Wasabi Fried Oysters with Lowcountry Pepper Sauce
2 Servings

Ingredients:
12 Extra Select Oysters
1/4 c Wasabi Paste
1/2 c Half and Half
1 c Cornmeal Breading
3 c Vegetable Oil, (frying) 
Preparation:
*	Marinate oysters in wasabi mixed with cream (8 hours). 
*	Drain oysters. 
*	Lightly coat with breading. 
*	Fry in hot oil (350 degrees) until golden brown. 
Ingredients:
2 Bell Peppers
1 c Cider Vinegar
2 c Water
3/4 c Sugar
1 oz Garlic, chopped
1 oz Granulated Sugar
1 oz Tabasco Sauce
1 oz Tomato Sauce
1 t Salt 
Preparations:
*	Seed and dice peppers. 
*	In large sauce pot add all ingredients and bring to a boil (10 to 20 minutes) until peppers are soft. 
*	Puree all ingredients in blender. 
*	Return to sauce pot. 
*	Thicken slightly with corn starch. 
*	Let cool. 
*	Store at room temperature. *


----------



## marmalady (Dec 12, 2004)

Sounds great!  Just curious - where'd you get the recipe?  (I live in the 'low country'!)


----------



## HotnSpicy (Dec 12, 2004)

*A friend sent this to me.  I will definitely try to find out where she got this one from.*


----------



## kitchenelf (Dec 23, 2004)

1/4 cup wasabi paste      Call me chicken   LOL - Looks awesome - thanks for posting!!!!

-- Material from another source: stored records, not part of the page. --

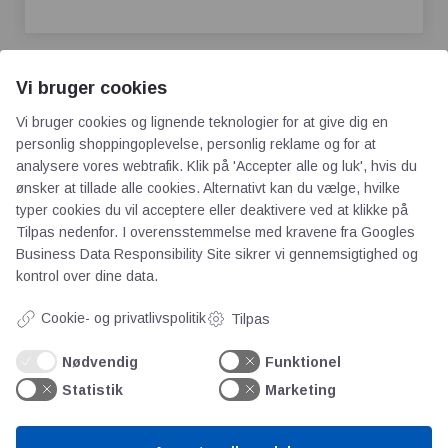
Vi bruger cookies
Vi bruger cookies og lignende teknologier for at give dig en
personlig shoppingoplevelse, personlig reklame og for at
analysere vores webtrafik. Klik på 'Accepter alle og luk', hvis du
AOT
ønsker at tillade alle cookies. Alternativt kan du vælge, hvilke
typer cookies du vil acceptere eller deaktivere ved at klikke på
Tilpas nedenfor. I overensstemmelse med kravene fra
Googles
Om os
Business Data Responsibility Site
sikrer vi gennemsigtighed og
Priser
kontrol over dine data.
Kontakt
Persondata
Cookie- og privatlivspolitik
Tilpas
Nødvendig
Funktionel
Videncentre
Statistik
Marketing
Teknologisk Institut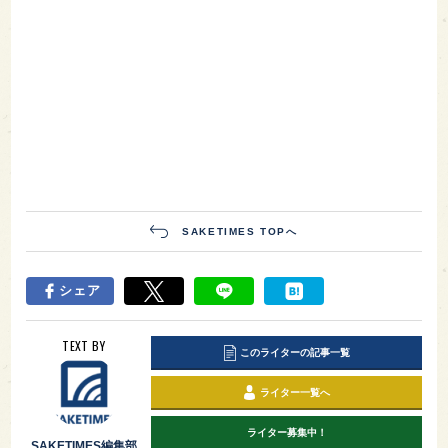
SAKETIMES TOPへ
シェア
TEXT BY
このライターの記事一覧
ライター一覧へ
ライター募集中！
SAKETIMES編集部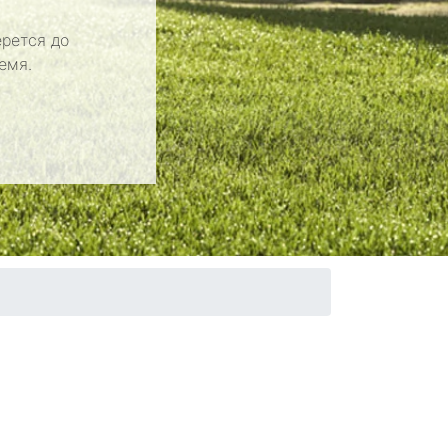
рется до
емя.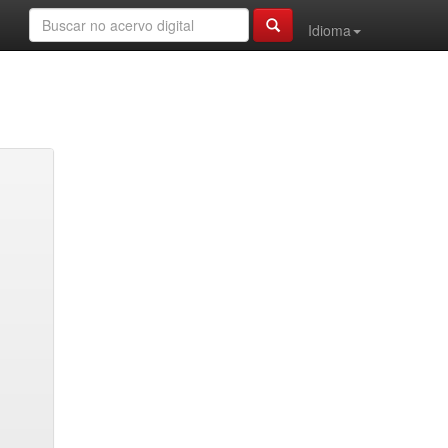
Idioma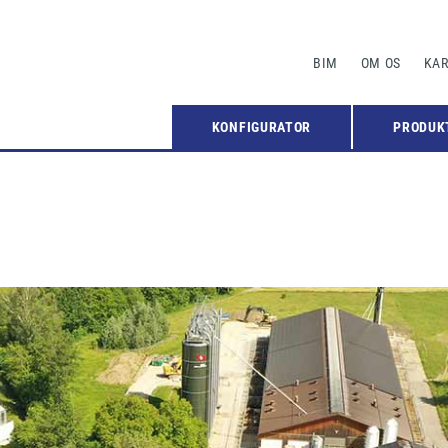
BIM
OM OS
KAR
KONFIGURATOR
PRODUK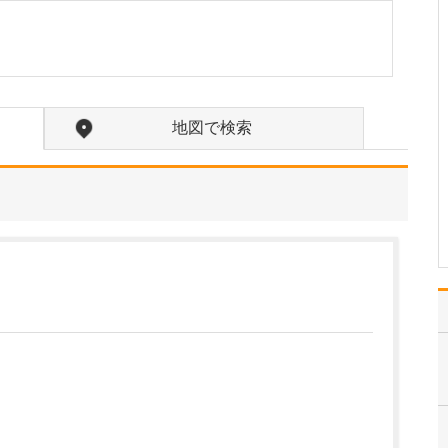
たのにはどのような理由があったのでしょうか?
心不全という病気は発症
すると治ることはなく、
患者さんは生涯付き合っ
ていかなくてはなりませ
ん。しかも、悪化と改善
地図で検索
を繰り返しながら病状は
だんだん悪くなっていき
ます。大学病院で後進の
育成に取り組みつつ、高
度…
>>記事全文を読む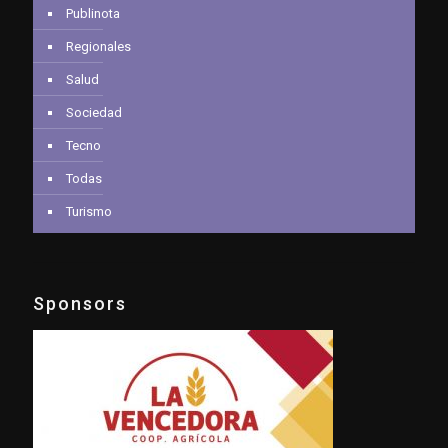
Publinota
Regionales
Salud
Sociedad
Tecno
Todas
Turismo
Sponsors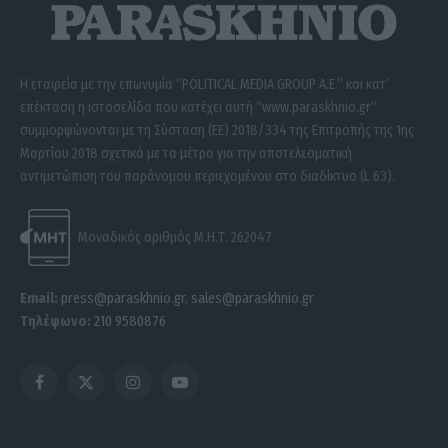
Η εταιρεία με την επωνυμία “POLITICAL MEDIA GROUP A.E.” και κατ’
επέκταση η ιστοσελίδα που κατέχει αυτή “www.paraskhnio.gr”
συμμορφώνονται με τη Σύσταση (ΕΕ) 2018/334 της Επιτροπής της 1ης
Μαρτίου 2018 σχετικά με τα μέτρα για την αποτελεσματική
αντιμετώπιση του παράνομου περιεχομένου στο διαδίκτυο (L 63).
Μοναδικός αριθμός Μ.Η.Τ. 262047
Email:
press@paraskhnio.gr
,
sales@paraskhnio.gr
Τηλέφωνο:
210 9580876
Facebook
X
Instagram
YouTube
(Twitter)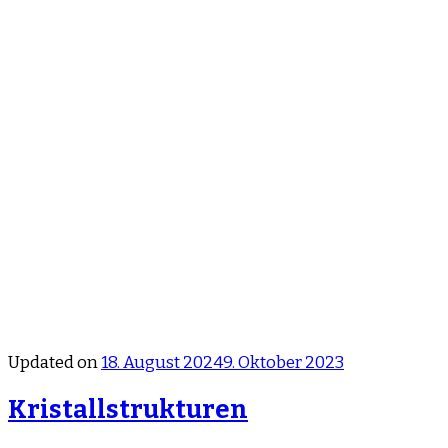
Updated on
18. August 2024
9. Oktober 2023
Kristallstrukturen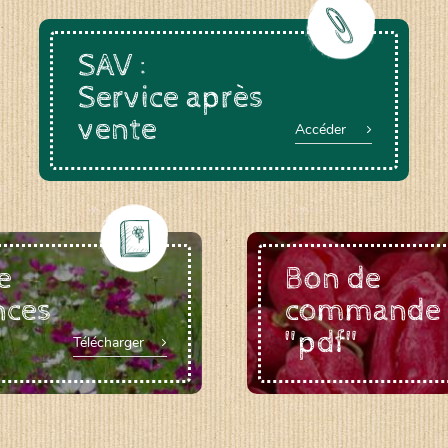
SAV :
Service après
vente
Accéder
e
Bon de
nces
commande
"pdf"
Télécharger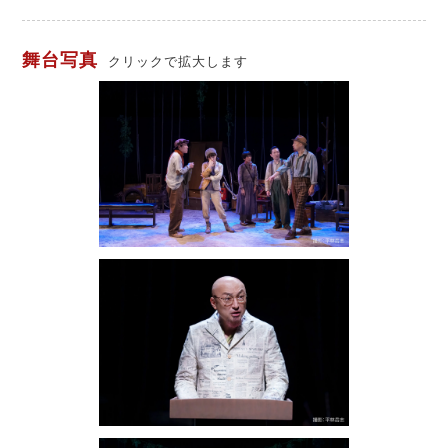
舞台写真
クリックで拡大します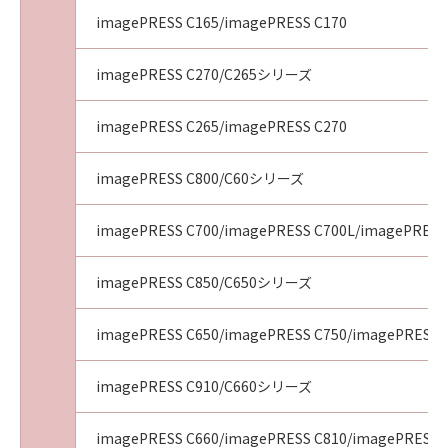
imagePRESS C165/imagePRESS C170
imagePRESS C270/C265シリーズ
imagePRESS C265/imagePRESS C270
imagePRESS C800/C60シリーズ
imagePRESS C700/imagePRESS C700L/imagePRESS
imagePRESS C850/C650シリーズ
imagePRESS C650/imagePRESS C750/imagePRESS 
imagePRESS C910/C660シリーズ
imagePRESS C660/imagePRESS C810/imagePRESS 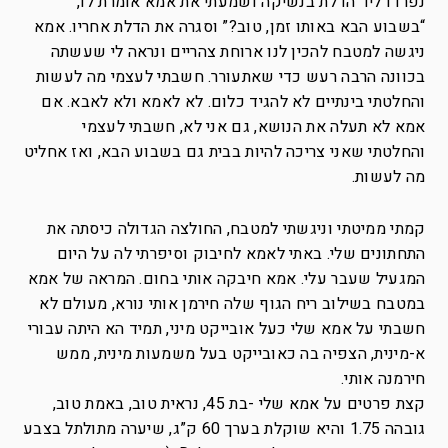
נפרדו ליד הדלת בנשיקה ושמעתי את אמא אומרת לו,
“בשבוע הבא באותו זמן, טוב?” וסגרה את הדלת אחריו. אמא
ניגשה למטבח להכין לנו ארוחת צהריים ונראה לי שעשתה
בכוונה הרבה רעש כדי שאתעורר. חשבתי לעצמי מה לעשות
והחלטתי בינתיים לא להגיד כלום. לא לאמא ולא לאבא. אם
אמא לא תעלה את הנושא, גם אני לא, חשבתי לעצמי
והחלטתי שאני צריכה להיות בבית גם בשבוע הבא, ואז אחליט
מה לעשות.
קמתי ממיטתי וניגשתי למטבח, החולצה הגדולה כיסתה את
התחתונים שלי. באתי לאמא לחיבוק וסיפרתי לה על היום
המגעיל שעבר עלי. אמא חיבקה אותי בחום. המראה של אמא
במטבח בשילוב ריח הגוף שלה חירמן אותי נורא, מעולם לא
חשבתי על אמא שלי כעל אובייקט מיני, תמיד הא היתה עבורי
א-מינית, הצפיה בה כאובייקט בעל משמעות מינית, ממש
חירמנה אותי.
קצת פרטים על אמא שלי -בת 45, נראית טוב, באמת טוב,
גובהה 1.75 והיא שוקלת בערך 60 ק”ג, שיערה מתולתל בצבע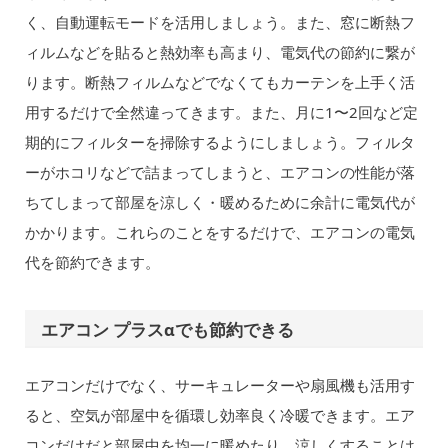
く、自動運転モードを活用しましょう。また、窓に断熱フ
ィルムなどを貼ると熱効率も高まり、電気代の節約に繋が
ります。断熱フィルムなどでなくてもカーテンを上手く活
用するだけで全然違ってきます。また、月に1〜2回など定
期的にフィルターを掃除するようにしましょう。フィルタ
ーがホコリなどで詰まってしまうと、エアコンの性能が落
ちてしまって部屋を涼しく・暖めるために余計に電気代が
かかります。これらのことをするだけで、エアコンの電気
代を節約できます。
エアコン プラスαでも節約できる
エアコンだけでなく、サーキュレーターや扇風機も活用す
ると、空気が部屋中を循環し効率良く冷暖できます。エア
コンだけだと部屋中を均一に暖めたり、涼しくすることは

LOL - ok, I went back and actually READ the recipe!  1/4 cup looks right - pays to read!!!


----------



## Bupo107 (Feb 17, 2005)

I am originally from the Lowcountry... not sure where Wasabi paste would be available... but should be a pretty easy find.

Sounds great...


----------



## kitchenelf (Feb 17, 2005)

Bupo - you can find wasabi powder in most grocery stores in with the other Asian food.  You just mix equal parts powder and water - let rest about 10 minutes, then use.  I have used both the powder and the tube of wasabi - they are both good.  

I just took some chicken thighs out of the freezer to cook tonight - I think they are going back in - I'm going to make these!!!!

Edited to say - I see I don't have enough time to make these - but one night next week!!!!  Even if I just do the fried oysters and nothing else they would be good!!!


----------